A Gaza election saw a rise in independents

As well as in the four seats that Labour lost to pro-Palestinian candidates, the results show that the Labour party saw its vote share fall across the board in constituencies with large Muslim populations.

Those included Ilford North, where the shadow health secretary, Wes Streeting, held on by just 528 votes against the independent challenger Leanne Mohamad.

Keir Starmer was heavily criticised for comments he made early on in the Israel-Gaza war to the effect that Israel had the right to withhold power and water from civilians in Gaza. He later sought to clarify the remarks.

Tactical voting may have helped the Lib Dem surge

The Lib Dems won 72 seats – a big improvement on their 2019 performance, when the party returned just 11 MPs.

The party’s strong performance may have been aided by Ed Davey’s unorthodox campaigning, which included him visiting Thorpe Park, going bungee jumping and whizzing down a waterslide.

However, the results show that tactical voting between Lib Dems and Labour probably also played a part. In seats that the Lib Dems won, Labour’s losses correlated strongly with Lib Dem gains, suggesting that some voters switched as part of an anti-Tory strategy.

Reform UK and the Greens are now future challengers

The rise in small parties and the Conservative collapse means the next election will be fought on a very different battleground from any in recent history.

Reform UK is now second place in 98 seats, 89 of which were won by Labour this time.
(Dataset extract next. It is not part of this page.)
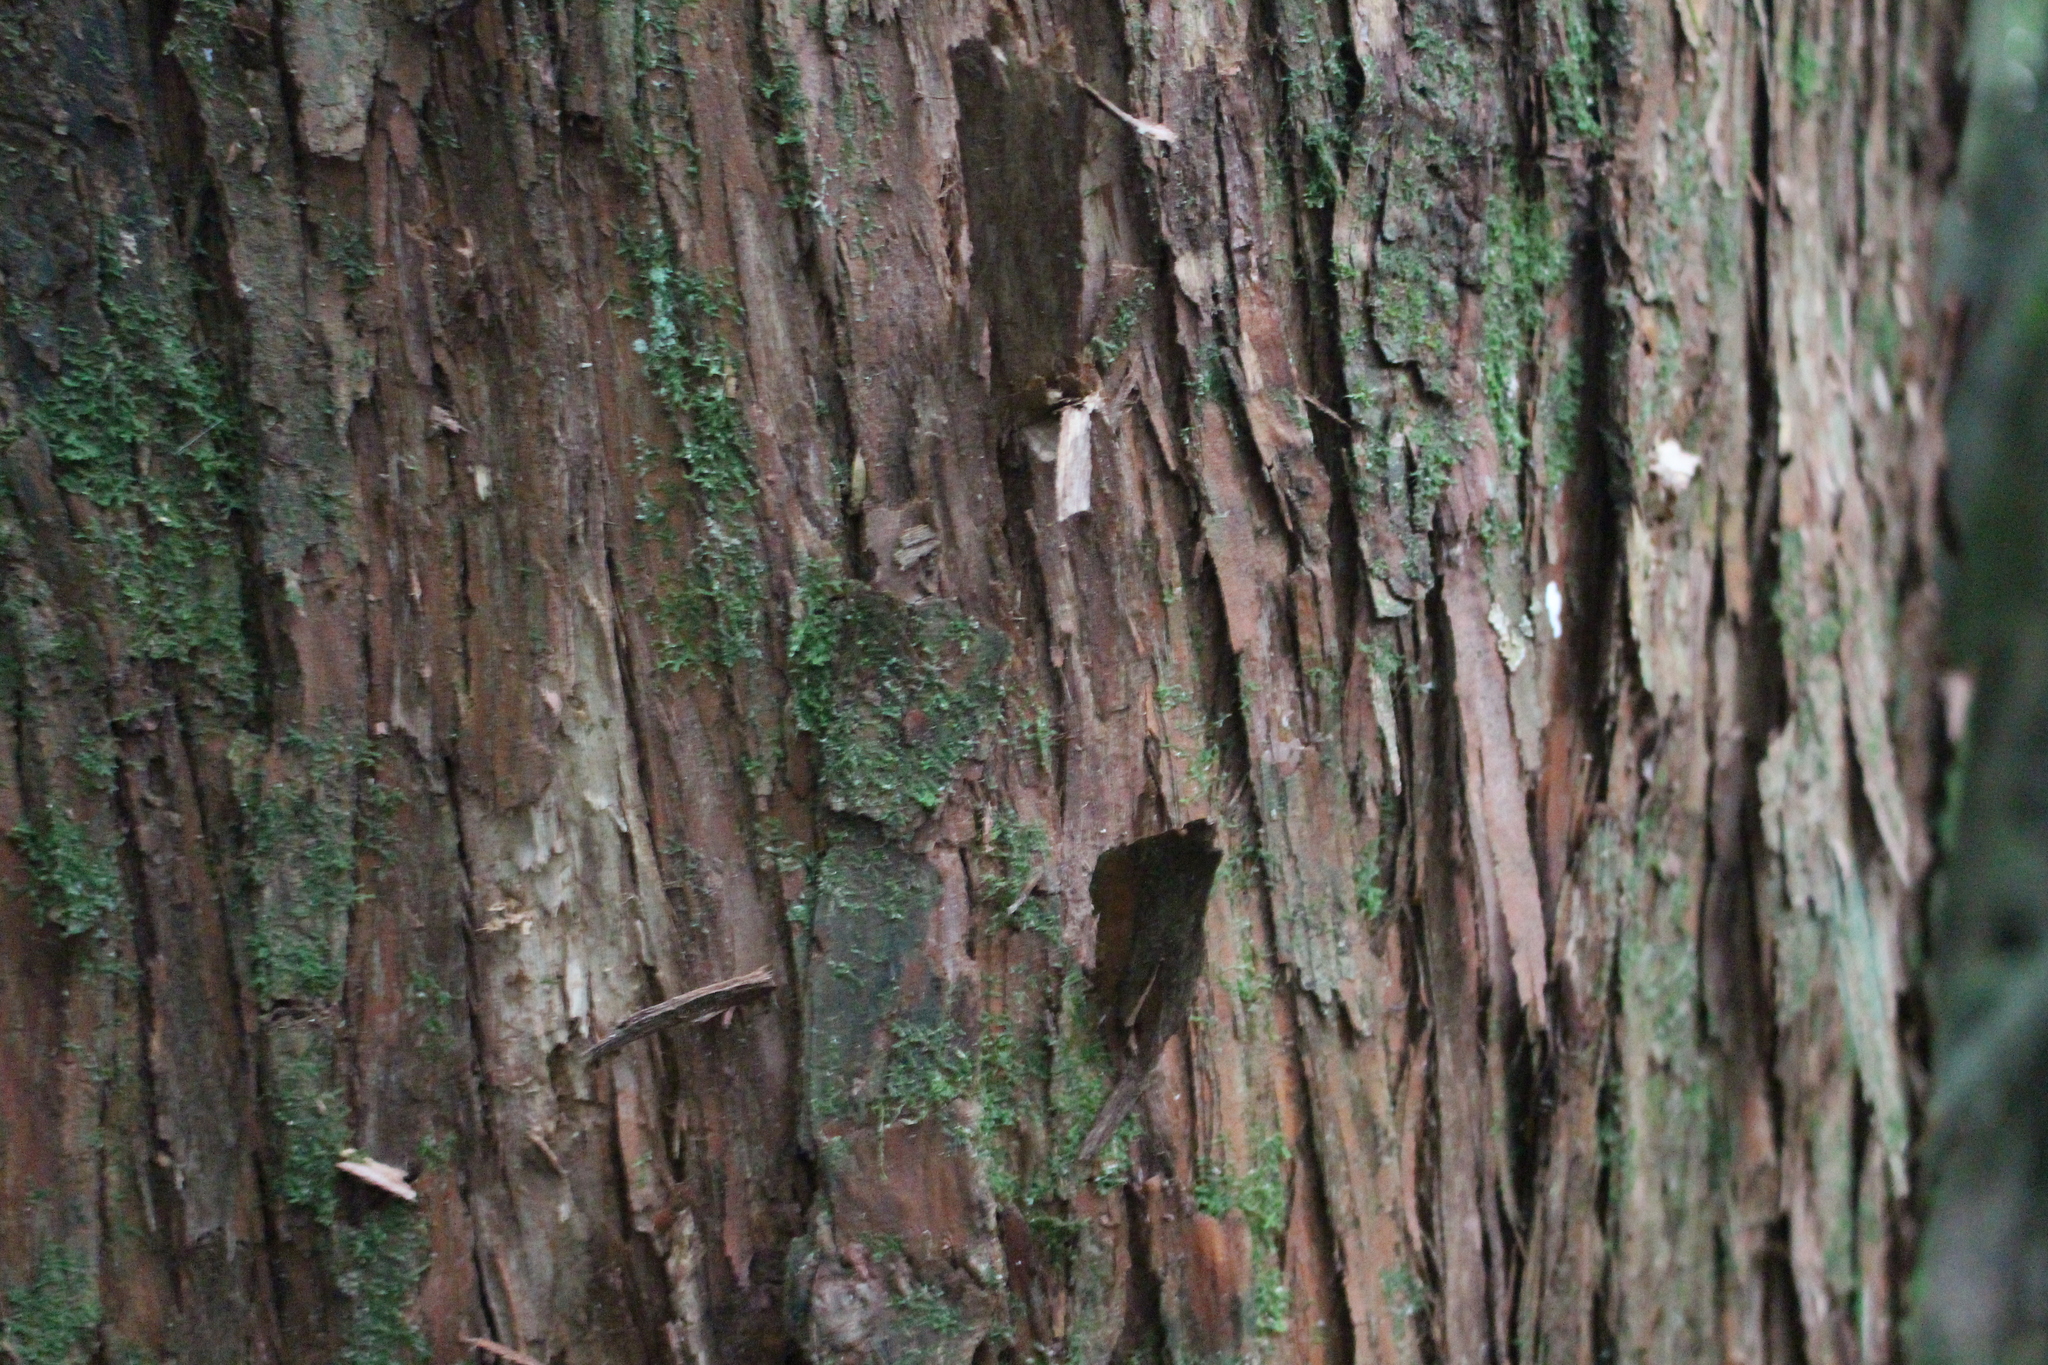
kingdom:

Meanwhile, the Greens are second place in 40 seats, 39 of which returned Labour MPs on Thursday.

The Conservatives will hope that their 293 second-place finishes (219 of them to Labour) will enable them to bounce back when Britain next heads to the polls. Thursday’s vote could have gone a lot worse for them – of Labour’s 105 second-place finishes, 87 were in constituencies won by Tories.

• This article was amended on 8 July 2024 to correct the figures for second-placed parties. Reform UK came second in 98 seats, of which 89 were won by Labour. An earlier version incorrectly gave these figures, respectively, as 103 and 93.